When setting up search content sites, sometimes you’ll see in the default content source (Local SharePoint) that there is a sps3://servername already in the list.

The SPS3 protocol handler uses a web services call (using HTTP/SOAP) to enumerate the content and then uses regular HTTP GET requests to get to the actual items. Crawling using the SPS3 protocol handler requires no RPC calls or direct database access to the target farm. That’s the main reason why this type of crawling is supported over WAN links and has a good tolerance to latency.

→ **Data section**
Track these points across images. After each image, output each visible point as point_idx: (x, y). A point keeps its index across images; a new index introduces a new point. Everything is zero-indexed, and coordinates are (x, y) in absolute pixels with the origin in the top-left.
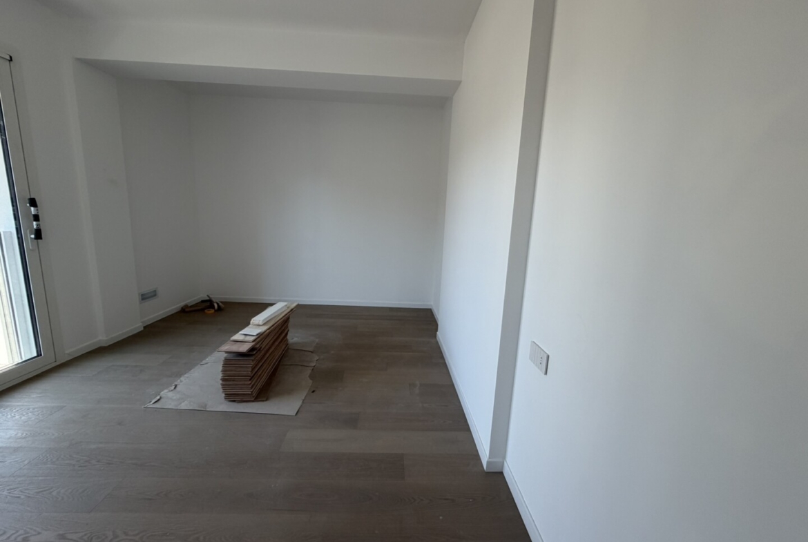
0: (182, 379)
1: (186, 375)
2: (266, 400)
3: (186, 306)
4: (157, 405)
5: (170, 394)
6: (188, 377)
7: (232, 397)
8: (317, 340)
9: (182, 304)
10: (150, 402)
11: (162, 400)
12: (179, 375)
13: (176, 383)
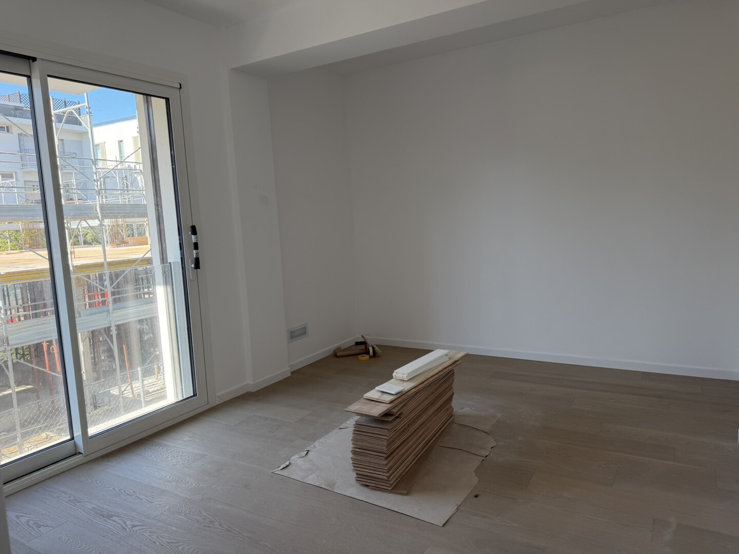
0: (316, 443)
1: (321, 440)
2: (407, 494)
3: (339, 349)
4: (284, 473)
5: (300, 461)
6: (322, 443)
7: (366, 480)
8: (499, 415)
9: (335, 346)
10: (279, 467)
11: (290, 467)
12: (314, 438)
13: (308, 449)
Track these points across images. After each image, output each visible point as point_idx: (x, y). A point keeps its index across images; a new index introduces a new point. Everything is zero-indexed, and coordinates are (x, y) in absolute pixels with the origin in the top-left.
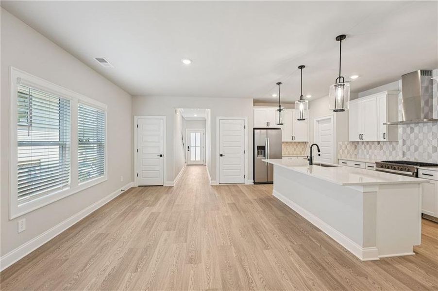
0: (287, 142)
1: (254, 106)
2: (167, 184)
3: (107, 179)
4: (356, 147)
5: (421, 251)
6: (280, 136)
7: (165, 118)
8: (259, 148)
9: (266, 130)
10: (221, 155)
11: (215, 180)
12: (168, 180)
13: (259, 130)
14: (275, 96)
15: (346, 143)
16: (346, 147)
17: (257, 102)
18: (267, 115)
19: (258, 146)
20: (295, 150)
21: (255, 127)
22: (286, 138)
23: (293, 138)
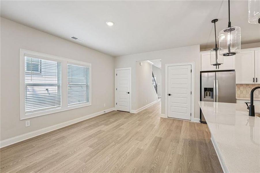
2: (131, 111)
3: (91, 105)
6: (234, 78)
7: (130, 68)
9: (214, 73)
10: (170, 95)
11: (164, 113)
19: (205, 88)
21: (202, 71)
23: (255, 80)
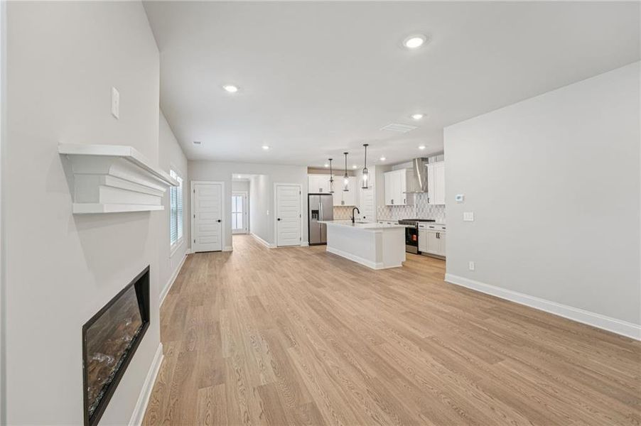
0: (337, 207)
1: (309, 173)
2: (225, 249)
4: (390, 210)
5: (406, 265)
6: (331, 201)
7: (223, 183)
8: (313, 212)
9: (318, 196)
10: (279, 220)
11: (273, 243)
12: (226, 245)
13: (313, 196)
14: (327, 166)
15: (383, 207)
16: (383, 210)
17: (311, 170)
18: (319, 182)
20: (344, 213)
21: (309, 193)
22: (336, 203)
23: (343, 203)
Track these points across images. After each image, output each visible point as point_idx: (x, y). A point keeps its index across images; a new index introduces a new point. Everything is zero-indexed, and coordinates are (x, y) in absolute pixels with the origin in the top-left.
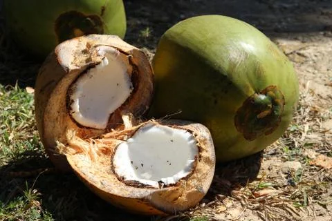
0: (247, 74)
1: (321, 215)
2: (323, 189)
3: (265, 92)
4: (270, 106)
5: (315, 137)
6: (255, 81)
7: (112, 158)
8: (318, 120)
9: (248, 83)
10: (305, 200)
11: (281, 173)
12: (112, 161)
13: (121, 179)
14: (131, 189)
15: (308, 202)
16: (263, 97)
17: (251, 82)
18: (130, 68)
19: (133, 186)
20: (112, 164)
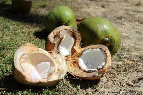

==

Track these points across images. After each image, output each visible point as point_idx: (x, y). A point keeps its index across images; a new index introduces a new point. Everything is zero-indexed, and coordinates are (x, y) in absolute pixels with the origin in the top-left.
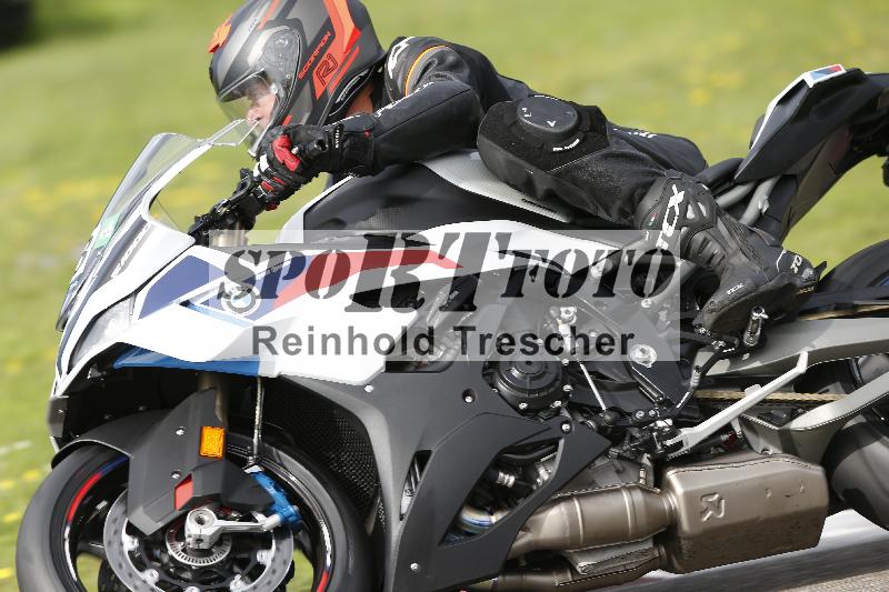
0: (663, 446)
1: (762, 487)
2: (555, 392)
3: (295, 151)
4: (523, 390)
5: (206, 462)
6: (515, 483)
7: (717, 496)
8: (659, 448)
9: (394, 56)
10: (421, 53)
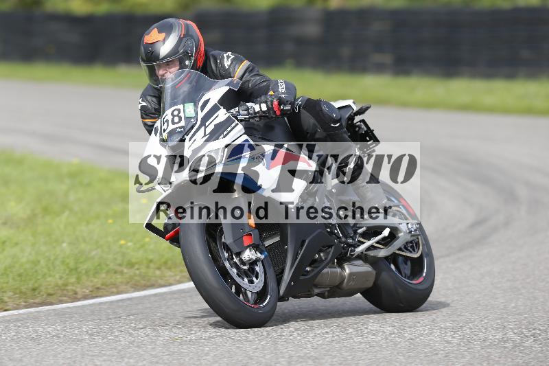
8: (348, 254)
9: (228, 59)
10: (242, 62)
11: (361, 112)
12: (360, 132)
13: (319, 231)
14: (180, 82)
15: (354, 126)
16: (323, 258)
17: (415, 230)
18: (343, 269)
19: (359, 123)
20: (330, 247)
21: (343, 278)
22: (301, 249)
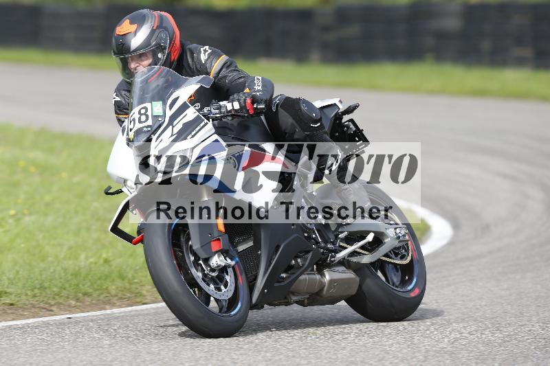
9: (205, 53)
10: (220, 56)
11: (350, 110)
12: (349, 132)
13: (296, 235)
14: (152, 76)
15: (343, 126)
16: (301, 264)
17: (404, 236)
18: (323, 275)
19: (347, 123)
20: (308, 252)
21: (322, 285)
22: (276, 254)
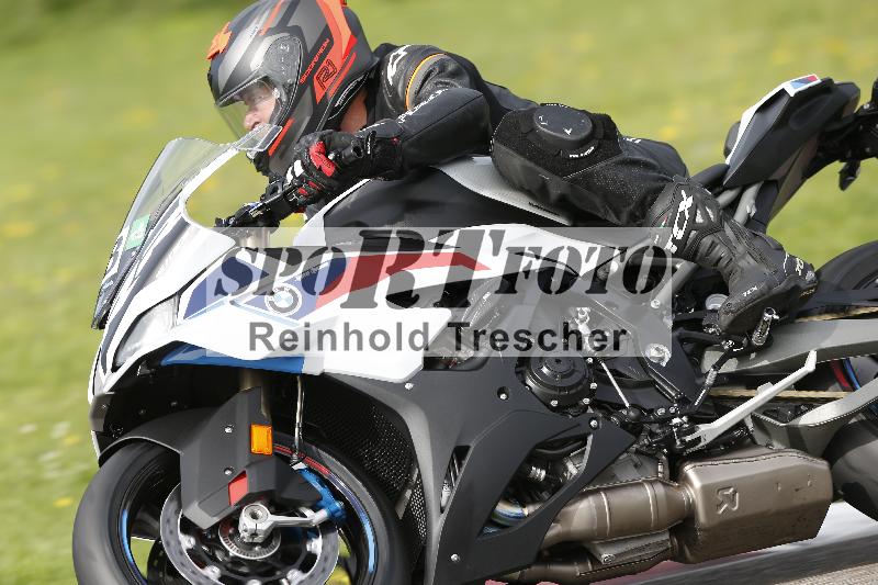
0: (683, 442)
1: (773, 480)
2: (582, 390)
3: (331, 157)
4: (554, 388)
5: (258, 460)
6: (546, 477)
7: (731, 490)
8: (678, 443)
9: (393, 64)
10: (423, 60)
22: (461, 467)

→ **Problem requirements**
Retype the passage on SPS3 crawling word for word, starting with "When setting up" and going on through "in the list.". You won't need the entries for any of this.

→ **Answer box**
When setting up search content sites, sometimes you’ll see in the default content source (Local SharePoint) that there is a sps3://servername already in the list.